EPA Maximum
Contaminant Level (MCL)
7 million
fibers per Liter (MFL)

Natural asbestos fibers on muscovite.

Asbestos has never been a major concern in water treatment. “Asbestos” is actually a general term used to describe six separate fibrous materials. All have separable long fibers that are strong and flexible.

Asbestos forms the basis of more than 3,000 separate products. For example, brake pads, roofing and cement pipe for water distribution. It has been a popular product since the 1800s because of its strength and resistance to heat.

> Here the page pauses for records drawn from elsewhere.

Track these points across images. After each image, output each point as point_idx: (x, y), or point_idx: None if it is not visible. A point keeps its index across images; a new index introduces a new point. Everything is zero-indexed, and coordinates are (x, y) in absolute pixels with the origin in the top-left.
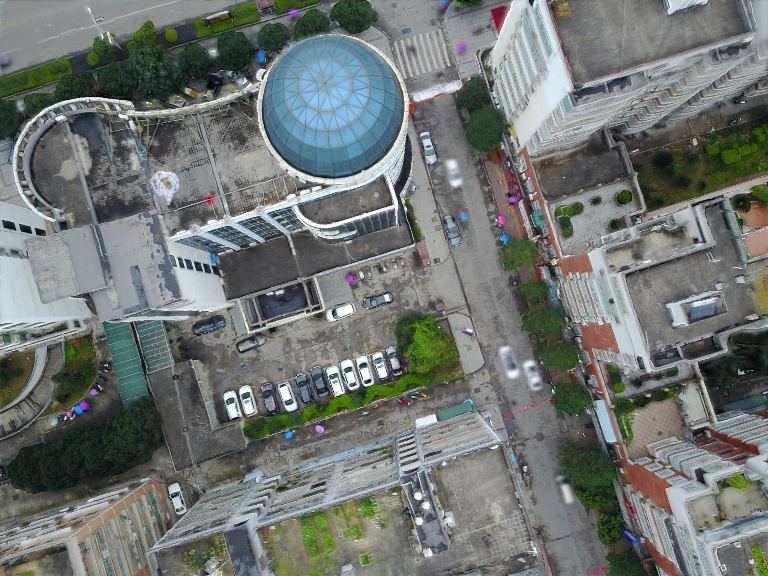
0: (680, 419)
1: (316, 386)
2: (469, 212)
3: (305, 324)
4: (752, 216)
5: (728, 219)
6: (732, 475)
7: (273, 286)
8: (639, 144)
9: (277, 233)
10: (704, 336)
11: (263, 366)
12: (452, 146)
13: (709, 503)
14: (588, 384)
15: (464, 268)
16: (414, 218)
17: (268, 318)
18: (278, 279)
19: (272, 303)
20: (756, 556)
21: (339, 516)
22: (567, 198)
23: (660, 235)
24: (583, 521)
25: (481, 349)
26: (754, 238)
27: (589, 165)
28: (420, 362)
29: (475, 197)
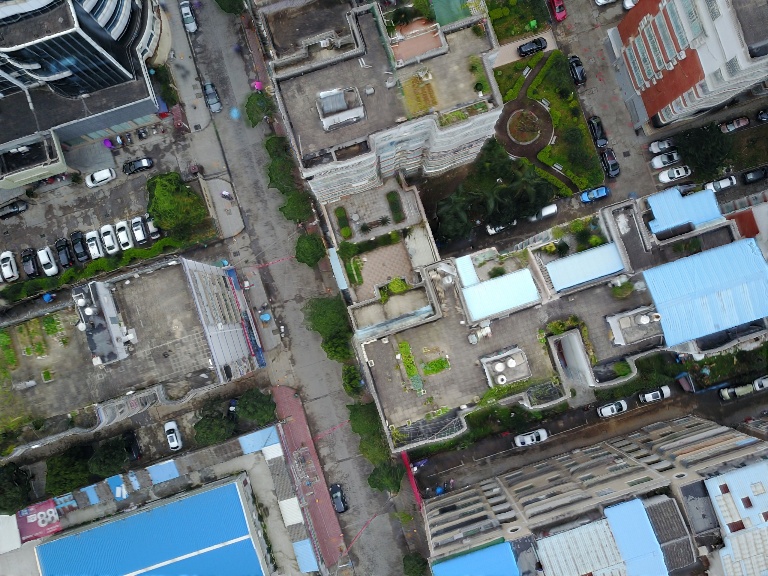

It is very absorbent and has great tensile strength.

Asbestos exists in natural sources, but the main exposure to humans is from the breakdown of manufactured products. Use of asbestos cement for water pipes has been the main contributor of asbestos to water supplies.

Health Effects of Asbestos in Water

Asbestos is primarily a health concern when inhaled, rather than ingested through water.

Health risks of ingestion, according to the EPA:

Some people who drink water containing asbestos well in excess of the maximum contaminant level [7 million fibers per Liter] for many years may have an increased risk of developing benign intestinal polyps.

Water Treatment for Asbestos

The EPA recommends the following treatments for removing asbestos from water:

  • Coagulation/filtration
  • Direct and Diatomite Filtration
  • Corrosion Control

Reverse osmosis is the preferred method for asbestos treatment at point of use.